Solo sé que mi vehículo puede desplazarme cada día, que mi nevera está llena de
alimento o que puedo ir de vacaciones a Cancún el próximo verano. Pero, no soy
consciente de que para que esto sea posible, los grandes bancos de peces han
sido casi esquilmados, la extensión de las tierras de cultivo se ve
paulatinamente reducida y la atmósfera sufre cambios progresivos que rompen con
su anterior equilibrio. No soy consciente, en fin, de que mi vida en esta
realidad socioeconómica tiene consecuencias globales e, incluso, definitivas.

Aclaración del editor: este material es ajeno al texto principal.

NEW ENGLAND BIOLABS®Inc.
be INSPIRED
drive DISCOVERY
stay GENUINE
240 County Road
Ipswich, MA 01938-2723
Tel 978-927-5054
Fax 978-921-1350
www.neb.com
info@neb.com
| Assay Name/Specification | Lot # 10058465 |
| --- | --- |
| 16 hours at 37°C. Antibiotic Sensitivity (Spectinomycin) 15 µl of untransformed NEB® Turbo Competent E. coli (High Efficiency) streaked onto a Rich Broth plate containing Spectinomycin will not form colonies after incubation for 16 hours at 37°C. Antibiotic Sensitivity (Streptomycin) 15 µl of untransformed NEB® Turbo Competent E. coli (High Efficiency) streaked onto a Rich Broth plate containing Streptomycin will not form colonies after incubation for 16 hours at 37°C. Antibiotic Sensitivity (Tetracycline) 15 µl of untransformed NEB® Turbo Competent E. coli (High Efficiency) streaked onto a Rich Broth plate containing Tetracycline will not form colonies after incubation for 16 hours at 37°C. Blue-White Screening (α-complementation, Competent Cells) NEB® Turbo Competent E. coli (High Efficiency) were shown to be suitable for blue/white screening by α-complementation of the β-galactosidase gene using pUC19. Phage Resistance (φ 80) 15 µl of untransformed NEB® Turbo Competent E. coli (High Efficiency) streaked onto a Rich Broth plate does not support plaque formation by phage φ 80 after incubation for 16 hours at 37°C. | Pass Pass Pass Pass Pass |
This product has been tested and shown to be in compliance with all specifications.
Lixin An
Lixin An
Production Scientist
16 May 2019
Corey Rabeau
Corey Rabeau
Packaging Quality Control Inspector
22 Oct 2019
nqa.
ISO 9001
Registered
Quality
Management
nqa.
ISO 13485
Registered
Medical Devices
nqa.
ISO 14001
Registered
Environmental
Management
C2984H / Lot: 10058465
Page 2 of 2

El peso de la responsabilidad me aplastaría de ser consciente.
Ante la incapacidad de imaginar las consecuencias de nuestra
propia existencia, ante tamaña desproporción entre la vida cotidiana y las
consecuencias planetarias que acarrea, el homo
sapiens solo sabe refugiarse en la magia o el milagro. Como antaño se viera
sobrepasado por la magnitud de los cielos, la fuerza de la naturaleza, el poder
de la vida y la ineluctable muerte, el ser humano hoy se ve sobrepasado por las
fuerzas que lo empujan hacia el abismo, ciertamente evitable, pero cada día más
cercano. Confiamos en que la ciencia resolverá mágicamente el problema de la contaminación. Imaginamos vehículos
limpios que nos permiten seguir con la vorágine diaria. Nos entusiasma creer
que es posible la sociedad de consumo sin sus consecuencias funestas. Mera
ilusión, por eso recurrimos al pueril pensamiento mágico. O bien, lo fiamos
todo a un milagro final que nos saque de esta situación. Se piensa en un deus ex machina que resuelve la obra en
el último acto y todo termine como en Hollywood, con el Happy end.

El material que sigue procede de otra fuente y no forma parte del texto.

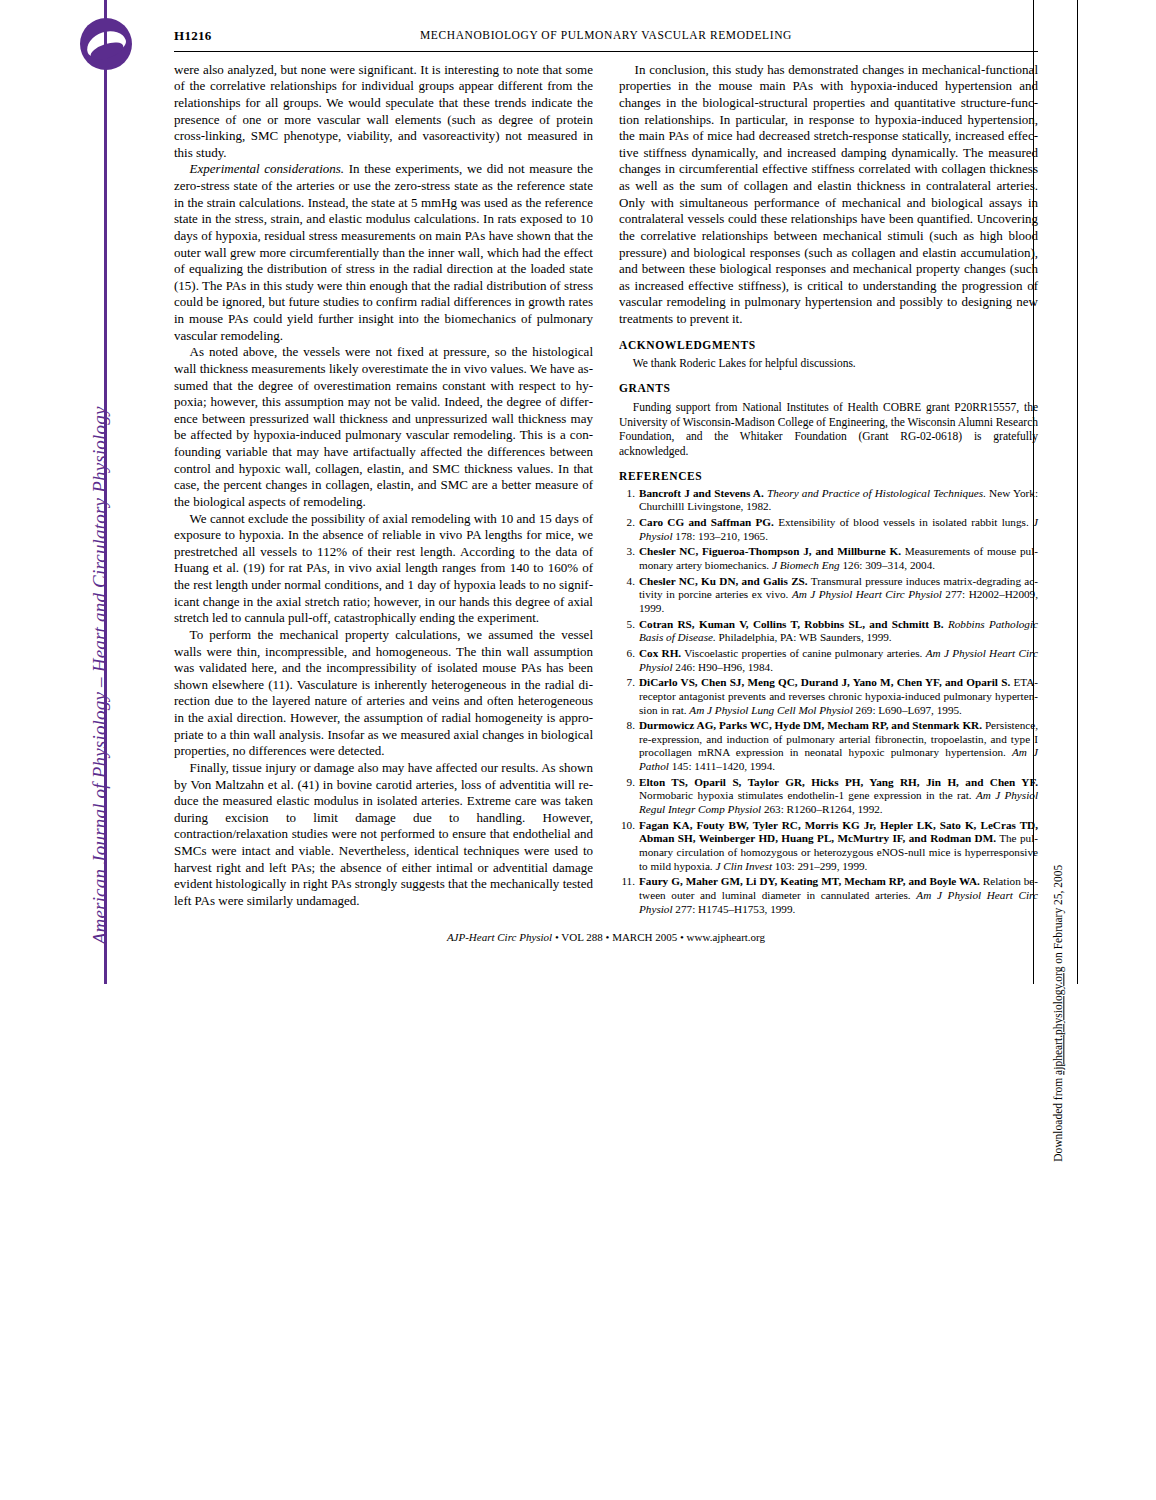American Journal of Physiology – Heart and Circulatory Physiology
Downloaded from ajpheart.physiology.org on February 25, 2005
H1216
MECHANOBIOLOGY OF PULMONARY VASCULAR REMODELING
were also analyzed, but none were significant. It is interesting to note that some of the correlative relationships for individual groups appear different from the relationships for all groups. We would speculate that these trends indicate the presence of one or more vascular wall elements (such as degree of protein cross-linking, SMC phenotype, viability, and vasoreactivity) not measured in this study.
Experimental considerations. In these experiments, we did not measure the zero-stress state of the arteries or use the zero-stress state as the reference state in the strain calculations. Instead, the state at 5 mmHg was used as the reference state in the stress, strain, and elastic modulus calculations. In rats exposed to 10 days of hypoxia, residual stress measurements on main PAs have shown that the outer wall grew more circumferentially than the inner wall, which had the effect of equalizing the distribution of stress in the radial direction at the loaded state (15). The PAs in this study were thin enough that the radial distribution of stress could be ignored, but future studies to confirm radial differences in growth rates in mouse PAs could yield further insight into the biomechanics of pulmonary vascular remodeling.
As noted above, the vessels were not fixed at pressure, so the histological wall thickness measurements likely overestimate the in vivo values. We have assumed that the degree of overestimation remains constant with respect to hypoxia; however, this assumption may not be valid. Indeed, the degree of difference between pressurized wall thickness and unpressurized wall thickness may be affected by hypoxia-induced pulmonary vascular remodeling. This is a confounding variable that may have artifactually affected the differences between control and hypoxic wall, collagen, elastin, and SMC thickness values. In that case, the percent changes in collagen, elastin, and SMC are a better measure of the biological aspects of remodeling.
We cannot exclude the possibility of axial remodeling with 10 and 15 days of exposure to hypoxia. In the absence of reliable in vivo PA lengths for mice, we prestretched all vessels to 112% of their rest length. According to the data of Huang et al. (19) for rat PAs, in vivo axial length ranges from 140 to 160% of the rest length under normal conditions, and 1 day of hypoxia leads to no significant change in the axial stretch ratio; however, in our hands this degree of axial stretch led to cannula pull-off, catastrophically ending the experiment.
To perform the mechanical property calculations, we assumed the vessel walls were thin, incompressible, and homogeneous. The thin wall assumption was validated here, and the incompressibility of isolated mouse PAs has been shown elsewhere (11). Vasculature is inherently heterogeneous in the radial direction due to the layered nature of arteries and veins and often heterogeneous in the axial direction. However, the assumption of radial homogeneity is appropriate to a thin wall analysis. Insofar as we measured axial changes in biological properties, no differences were detected.
Finally, tissue injury or damage also may have affected our results. As shown by Von Maltzahn et al. (41) in bovine carotid arteries, loss of adventitia will reduce the measured elastic modulus in isolated arteries. Extreme care was taken during excision to limit damage due to handling. However, contraction/relaxation studies were not performed to ensure that endothelial and SMCs were intact and viable. Nevertheless, identical techniques were used to harvest right and left PAs; the absence of either intimal or adventitial damage evident histologically in right PAs strongly suggests that the mechanically tested left PAs were similarly undamaged.
In conclusion, this study has demonstrated changes in mechanical-functional properties in the mouse main PAs with hypoxia-induced hypertension and changes in the biological-structural properties and quantitative structure-function relationships. In particular, in response to hypoxia-induced hypertension, the main PAs of mice had decreased stretch-response statically, increased effective stiffness dynamically, and increased damping dynamically. The measured changes in circumferential effective stiffness correlated with collagen thickness as well as the sum of collagen and elastin thickness in contralateral arteries. Only with simultaneous performance of mechanical and biological assays in contralateral vessels could these relationships have been quantified. Uncovering the correlative relationships between mechanical stimuli (such as high blood pressure) and biological responses (such as collagen and elastin accumulation), and between these biological responses and mechanical property changes (such as increased effective stiffness), is critical to understanding the progression of vascular remodeling in pulmonary hypertension and possibly to designing new treatments to prevent it.
Acknowledgments
We thank Roderic Lakes for helpful discussions.
Grants
Funding support from National Institutes of Health COBRE grant P20RR15557, the University of Wisconsin-Madison College of Engineering, the Wisconsin Alumni Research Foundation, and the Whitaker Foundation (Grant RG-02-0618) is gratefully acknowledged.
References
Bancroft J and Stevens A. Theory and Practice of Histological Techniques. New York: Churchilll Livingstone, 1982.
Caro CG and Saffman PG. Extensibility of blood vessels in isolated rabbit lungs. J Physiol 178: 193–210, 1965.
Chesler NC, Figueroa-Thompson J, and Millburne K. Measurements of mouse pulmonary artery biomechanics. J Biomech Eng 126: 309–314, 2004.
Chesler NC, Ku DN, and Galis ZS. Transmural pressure induces matrix-degrading activity in porcine arteries ex vivo. Am J Physiol Heart Circ Physiol 277: H2002–H2009, 1999.
Cotran RS, Kuman V, Collins T, Robbins SL, and Schmitt B. Robbins Pathologic Basis of Disease. Philadelphia, PA: WB Saunders, 1999.
Cox RH. Viscoelastic properties of canine pulmonary arteries. Am J Physiol Heart Circ Physiol 246: H90–H96, 1984.
DiCarlo VS, Chen SJ, Meng QC, Durand J, Yano M, Chen YF, and Oparil S. ETA-receptor antagonist prevents and reverses chronic hypoxia-induced pulmonary hypertension in rat. Am J Physiol Lung Cell Mol Physiol 269: L690–L697, 1995.
Durmowicz AG, Parks WC, Hyde DM, Mecham RP, and Stenmark KR. Persistence, re-expression, and induction of pulmonary arterial fibronectin, tropoelastin, and type I procollagen mRNA expression in neonatal hypoxic pulmonary hypertension. Am J Pathol 145: 1411–1420, 1994.
Elton TS, Oparil S, Taylor GR, Hicks PH, Yang RH, Jin H, and Chen YF. Normobaric hypoxia stimulates endothelin-1 gene expression in the rat. Am J Physiol Regul Integr Comp Physiol 263: R1260–R1264, 1992.
Fagan KA, Fouty BW, Tyler RC, Morris KG Jr, Hepler LK, Sato K, LeCras TD, Abman SH, Weinberger HD, Huang PL, McMurtry IF, and Rodman DM. The pulmonary circulation of homozygous or heterozygous eNOS-null mice is hyperresponsive to mild hypoxia. J Clin Invest 103: 291–299, 1999.
Faury G, Maher GM, Li DY, Keating MT, Mecham RP, and Boyle WA. Relation between outer and luminal diameter in cannulated arteries. Am J Physiol Heart Circ Physiol 277: H1745–H1753, 1999.
AJP-Heart Circ Physiol • VOL 288 • MARCH 2005 • www.ajpheart.org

No será así. Tenemos la ciencia y la técnica para resolver
nuestros problemas materiales, pero necesitamos de la conciencia ética, de la demanda, como diría Simon Critchley, infinita, que es lo que nos hizo
ciertamente humanos. Lo humano, tanto en
el relato del Génesis como en el
decurso evolutivo, está determinado por la responsabilidad ante las propias
decisiones. Sin ella habría sido imposible la perfección evolutiva del homo sapiens, se habría quedado en un
mero homo rapiens (John Gray). Como nos cuenta el relato
bíblico, Dios creó un jardín para situar al ser humano, un lugar capaz de
alimentarlo y de darle la inquietud estética (árboles sabrosos y bellos), pero también le dio al ser humano una
tarea, cuidar el jardín, y una responsabilidad, no comer de dos árboles. La
disposición a responder por sus actos hace al homínido un homo sapiens, pero la i-responsabilidad,
lo hunde en la nuda animalidad. Lejos de la magia y del milagro, el ser humano
debe tomar la carga de su responsabilidad y actuar en consecuencia.